In American Institute for Foreign Study, Inc. v. Fernandez-Jimenez, the First Circuit recently affirmed a preliminary injunction enjoining class arbitration because, while the agreement required the parties to arbitrate their disputes, it did not authorize class arbitration.

An au pair from Spain filed a class arbitration demand against the entity that placed her with a host family in the United States (“the Institute”).  In turn, the Institute filed an action in federal court seeking to enjoin class arbitration. The district court granted a preliminary injunction in favor of the Institute. The au pair appealed.
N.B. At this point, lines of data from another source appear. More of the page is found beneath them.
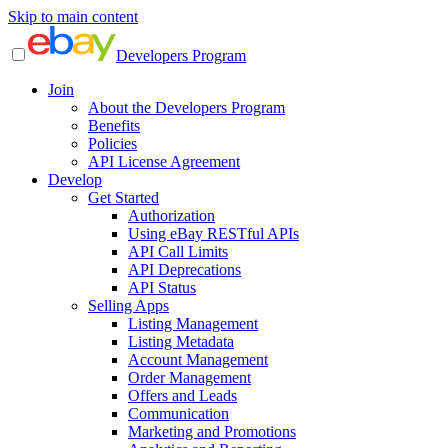
Skip to main content
Developers Program
Join
About the Developers Program
Benefits
Policies
API License Agreement
Develop
Get Started
Authorization
Using eBay RESTful APIs
API Call Limits
API Deprecations
API Status
Selling Apps
Listing Management
Listing Metadata
Account Management
Order Management
Offers and Leads
Communication
Marketing and Promotions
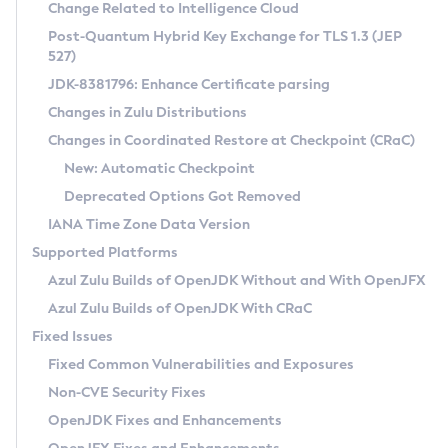
Installation Guidelines
Change Related to Intelligence Cloud
Post-Quantum Hybrid Key Exchange for TLS 1.3 (JEP
CVE and Version Search
Supported (Zulu SA) on Linux
527)
DEB
Free Distribution (Zulu CA) on Linux
JDK-8381796: Enhance Certificate parsing
CVE Search Tool
Commercial Compatibility Kit
RPM
Changes in Zulu Distributions
CVE History Tool
DEB
Installing on Windows
About CCK
IcedTea-Web
APK
Changes in Coordinated Restore at Checkpoint (CRaC)
Version Search Tool
RPM
Installing on macOS
Install CCK
Docker
New: Automatic Checkpoint
About IcedTea-Web
Detailed Info
APK
Using SDKMAN! on Linux and macOS
Rhino JavaScript Engine in Azul Zulu 7
Chainguard Docker
Deprecated Options Got Removed
Release Notes
TAR.GZ
Using Azul Metadata API
Versioning and Naming Conventions
Coordinated Restore at Checkpoint
IANA Time Zone Data Version
Download and Installation
Docker
Updating Azul Zulu
(CRaC)
Configuring Security Providers
Supported Platforms
How to Use IcedTea-Web
Paketo Buildpacks
Uninstalling Azul Zulu
Migrating Discovery to Metadata API
Azul Zulu Builds of OpenJDK Without and With OpenJFX
GC Log Analyzer
How to Use Deployment Ruleset
Windows
Timezone Updater
Managing Multiple Azul Zulu Versions
Azul Zulu Builds of OpenJDK With CRaC
Configuration Options
macOS
Incubator and Preview Features
Azul Mission Control
Fixed Issues
Windows
Linux
Using Java Flight Recorder
Fixed Common Vulnerabilities and Exposures
macOS
Legal Notice
Other Distributions
FIPS integration in Zulu
Non-CVE Security Fixes
Linux
OpenJDK Fixes and Enhancements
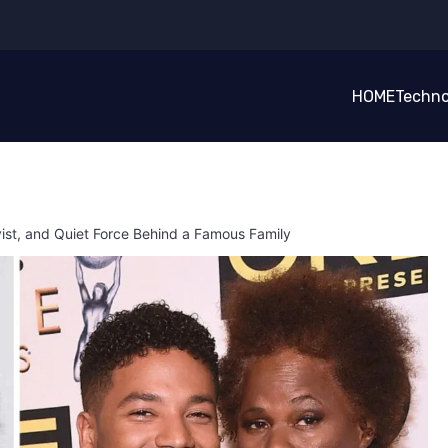
HOME
Techno
vist, and Quiet Force Behind a Famous Family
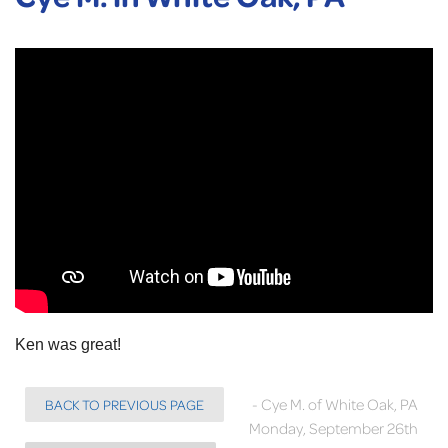
Ken was great!
- Cye M. of White Oak, PA
BACK TO PREVIOUS PAGE
Monday, September 26th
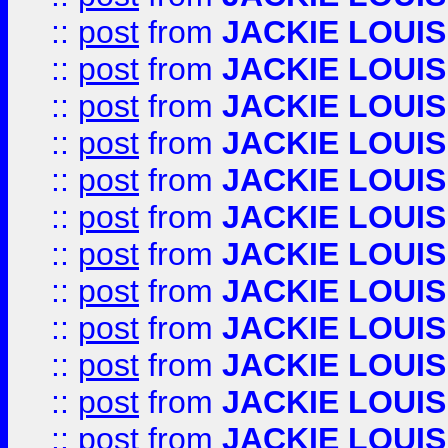
::
post
from
JACKIE LOUIS
::
post
from
JACKIE LOUIS
::
post
from
JACKIE LOUIS
::
post
from
JACKIE LOUIS
::
post
from
JACKIE LOUIS
::
post
from
JACKIE LOUIS
::
post
from
JACKIE LOUIS
::
post
from
JACKIE LOUIS
::
post
from
JACKIE LOUIS
::
post
from
JACKIE LOUIS
::
post
from
JACKIE LOUIS
::
post
from
JACKIE LOUIS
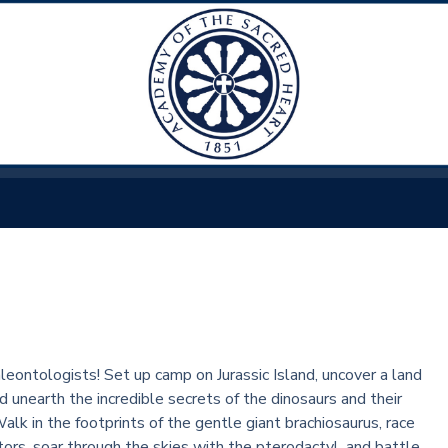
aleontologists! Set up camp on Jurassic Island, uncover a land
d unearth the incredible secrets of the dinosaurs and their
lk in the footprints of the gentle giant brachiosaurus, race
tors, soar through the skies with the pterodactyl, and battle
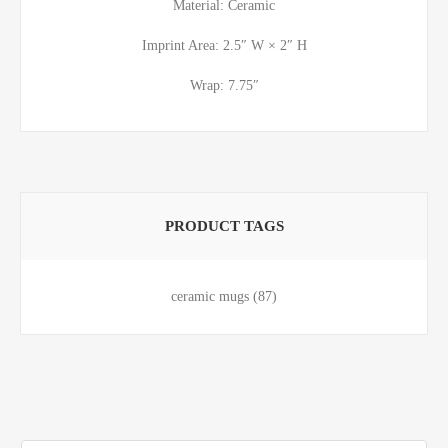
Material: Ceramic
Imprint Area: 2.5″ W × 2″ H
Wrap: 7.75″
PRODUCT TAGS
ceramic mugs
(87)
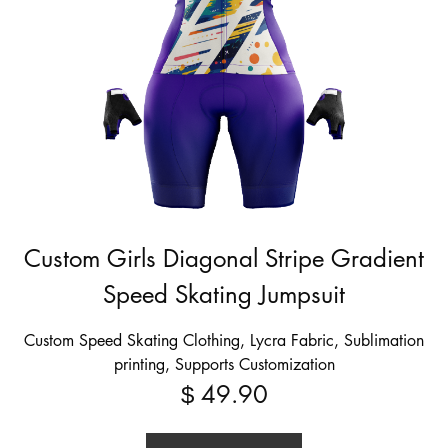
Custom Girls Diagonal Stripe Gradient
Speed Skating Jumpsuit
Custom Speed Skating Clothing, Lycra Fabric, Sublimation
printing, Supports Customization
49.90
$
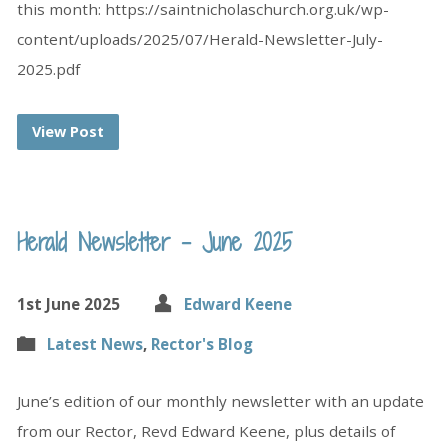
this month: https://saintnicholaschurch.org.uk/wp-
content/uploads/2025/07/Herald-Newsletter-July-
2025.pdf
View Post
Herald Newsletter – June 2025
1st June 2025
Edward Keene
Latest News
,
Rector's Blog
June’s edition of our monthly newsletter with an update
from our Rector, Revd Edward Keene, plus details of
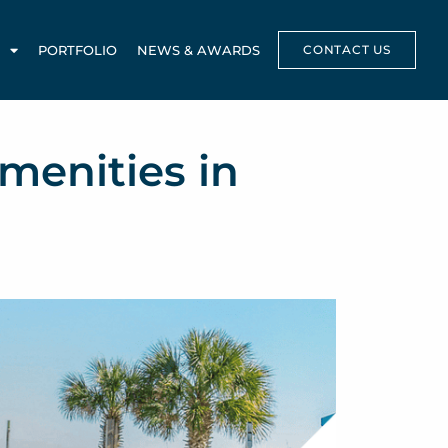
PORTFOLIO
NEWS & AWARDS
CONTACT US
menities in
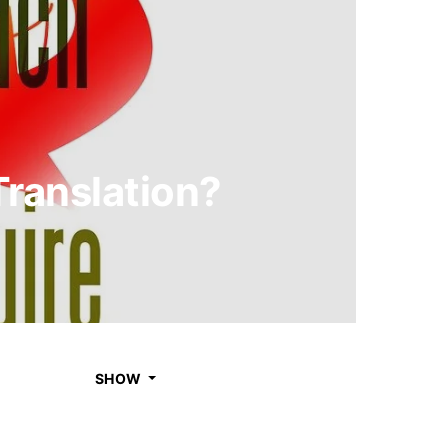
ranslation?
SHOW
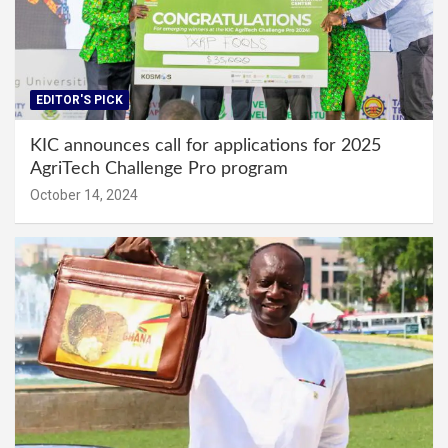
EDITOR'S PICK
KIC announces call for applications for 2025
AgriTech Challenge Pro program
October 14, 2024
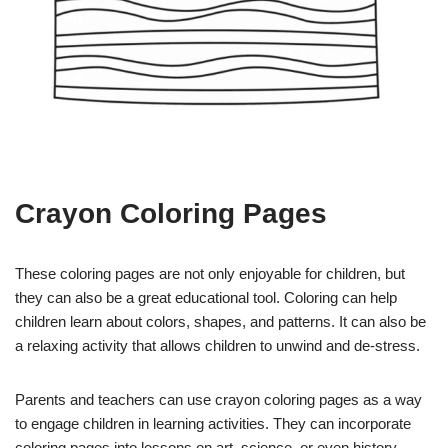
Crayon Coloring Pages
These coloring pages are not only enjoyable for children, but
they can also be a great educational tool. Coloring can help
children learn about colors, shapes, and patterns. It can also be
a relaxing activity that allows children to unwind and de-stress.
Parents and teachers can use crayon coloring pages as a way
to engage children in learning activities. They can incorporate
coloring pages into lessons on art, science, or even history.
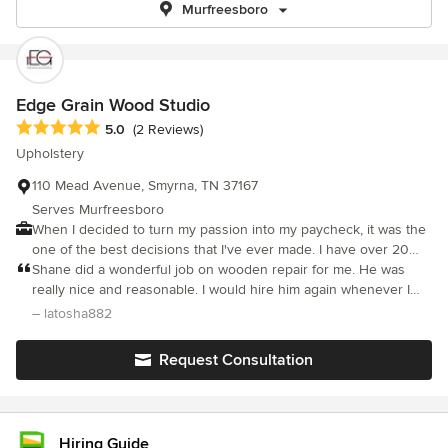
Murfreesboro
Edge Grain Wood Studio
Average rating: 5 out of 5 stars
5.0
(2 Reviews)
Upholstery
110 Mead Avenue, Smyrna, TN 37167
Serves Murfreesboro
When I decided to turn my passion into my paycheck, it was the
one of the best decisions that I've ever made. I have over 20
years of experience in woodworking, repairing, and
Shane did a wonderful job on wooden repair for me. He was
finishing/refinishing furniture and cabinetry. I am proficient in
really nice and reasonable. I would hire him again whenever I
wood fabrication, cabinetry, and all aspects of basic and complex
need anymore work done.
– latosha882
wood building principles. I am an expert in custom color
matching, finishing, refinishing, staining, and applying/repairing
Request Consultation
veneer. I am also able to do on-site touch ups and precision
repairs. I’m courteous, professional, and I develop relationships
with customers and clients to enhance the quality of service that
they receive. Please feel free to contact me for your furniture
Hiring Guide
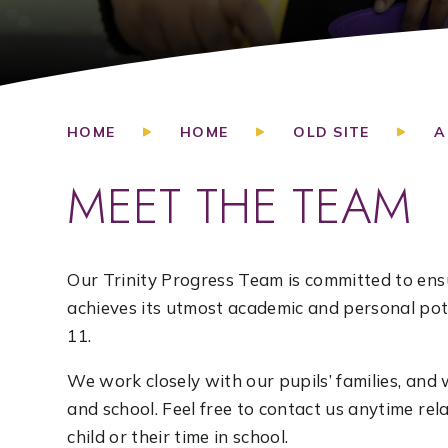
HOME
HOME
OLD SITE
A
MEET THE TEAM
Our Trinity Progress Team is committed to ensu
achieves its utmost academic and personal pote
11.
We work closely with our pupils’ families, a
and school. Feel free to contact us anytime re
child or their time in school.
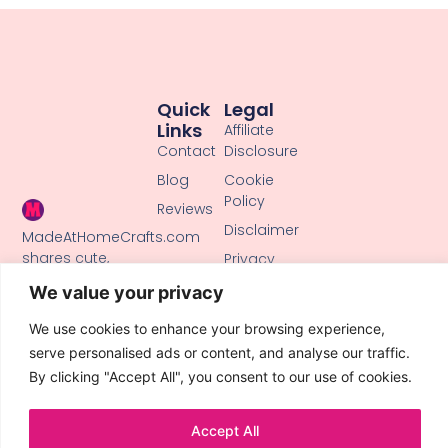
Quick
Legal
Links
Affiliate
Contact
Disclosure
Blog
Cookie
Policy
Reviews
Disclaimer
MadeAtHomeCrafts.com
shares cute,
Privacy
creative DIY
Policy
We value your privacy
tutorials, clay
Terms of
crafts, and
We use cookies to enhance your browsing experience,
Use
handmade ideas
serve personalised ads or content, and analyse our traffic.
to inspire makers
By clicking "Accept All", you consent to our use of cookies.
of all skill levels.
Accept All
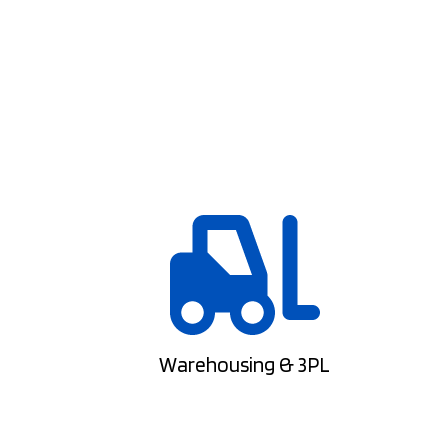
Warehousing & 3PL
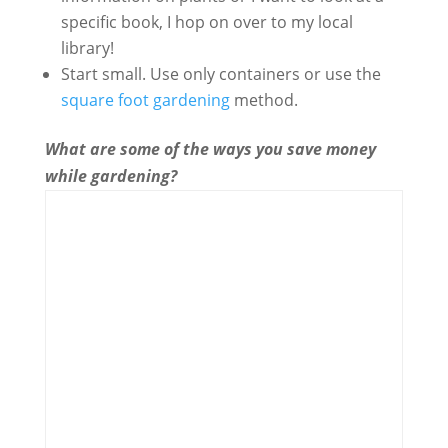
specific book, I hop on over to my local
library!
Start small. Use only containers or use the
square foot gardening
method.
What are some of the ways you save money
while gardening?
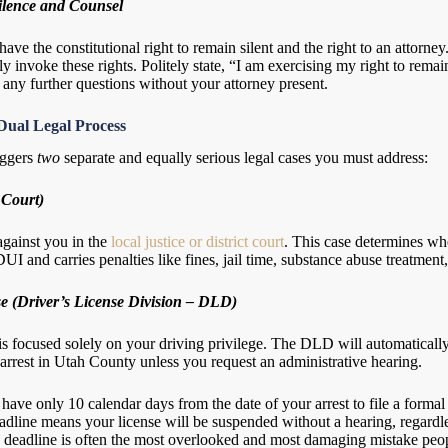
ilence and Counsel
 have the constitutional right to remain silent and the right to an attorn
y invoke these rights. Politely state, “I am exercising my right to remai
any further questions without your attorney present.
Dual Legal Process
iggers
two
separate and equally serious legal cases you must address:
 Court)
 against you in the
local justice or district court
. This case determines whe
DUI and carries penalties like fines, jail time, substance abuse treatment
e (Driver’s License Division – DLD)
 is focused solely on your driving privilege. The DLD will automaticall
arrest in Utah County unless you request an administrative hearing.
have only 10 calendar days from the date of your arrest to file a forma
eadline means your license will be suspended without a hearing, regardl
s deadline is often the most overlooked and most damaging mistake peo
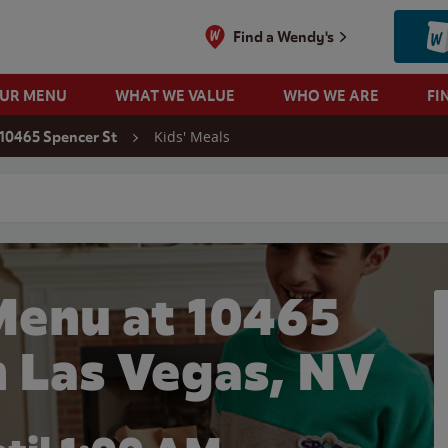
Find a Wendy's
OUR MENU
WHAT WE VALUE
WHO WE ARE
FI
Kids' Meals
10465 Spencer St
 search
Menu at 10465
n Las Vegas, NV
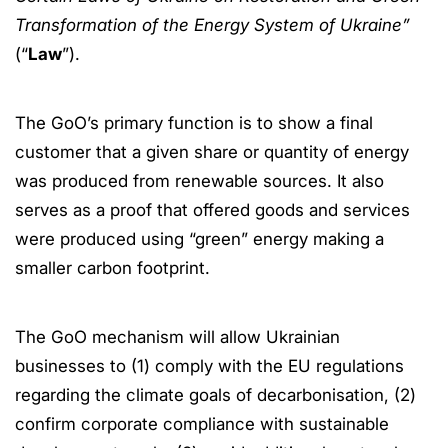
Transformation of the Energy System of Ukraine”
(“
Law
”).
The GoO’s primary function is to show a final
customer that a given share or quantity of energy
was produced from renewable sources. It also
serves as a proof that offered goods and services
were produced using “green” energy making a
smaller carbon footprint.
The GoO mechanism will allow Ukrainian
businesses to (1) comply with the EU regulations
regarding the climate goals of decarbonisation, (2)
confirm corporate compliance with sustainable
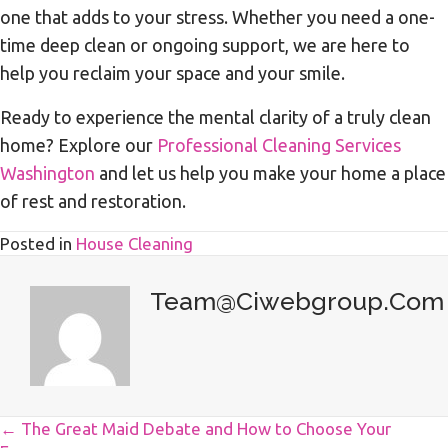
one that adds to your stress. Whether you need a one-
time deep clean or ongoing support, we are here to
help you reclaim your space and your smile.
Ready to experience the mental clarity of a truly clean
home? Explore our
Professional Cleaning Services
Washington
and let us help you make your home a place
of rest and restoration.
Posted in
House Cleaning
Team@ciwebgroup.com
Posts
← The Great Maid Debate and How to Choose Your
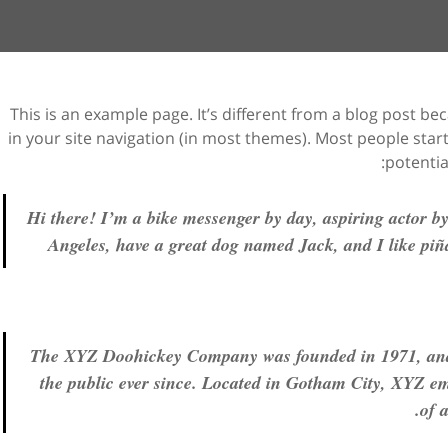
This is an example page. It’s different from a blog post bec
in your site navigation (in most themes). Most people sta
potential
Hi there! I’m a bike messenger by day, aspiring actor by 
Angeles, have a great dog named Jack, and I like piña
The XYZ Doohickey Company was founded in 1971, and 
the public ever since. Located in Gotham City, XYZ em
of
The parties’ relationship is governed by an agreement that requires them to arbitrate their disputes. The arbitration clause makes no reference to class arbitration. Class arbitration, however, is mentioned in the waiver clause, whereby each party waives the right to bring “claims, either in an individual capacity or as a member of any class action, by any means and in any forum other than arbitration conducted by the American Arbitration Association [“AAA”].”

The au pair argued that the waiver clause only waives the right to raise a class claim in court and further reasoned that, by negative inference, the parties intended to preserve the right to arbitrate class action claims. The First Circuit disagreed. In doing so, the Court relied on the principle that arbitrators may only resolve disputes agreed upon by the parties. In interpretating an agreement, courts consider the intent of the parties in entering into the agreement. Because the arbitration clause was silent about class arbitration, the court concluded that the parties did not intend to authorize class arbitration.

Aside from its discussion regarding the interpretation of an arbitration clause, this decision offers a critical reminder that generally courts will not consider arguments that parties have failed to raise in a timely manner. In the footnotes, the Court noted that the au pair had waived twice any argument that the arbitrator should determine whether the agreement authorizes class arbitration by failing to raise that argument in her opening brief or to the District Court. Moreover, the Court refused to address the au pair’s argument, which was raised for the first time in her reply brief, that in adopting the AAA’s commercial rules the agreement implicitly authorized class arbitration under the AAA’s supplemental rules of class arbitration.

It is unclear whether the Court’s ruling would have been different had those arguments been timely raised. But one thing is clear: this decision is a cautionary tale for litigators.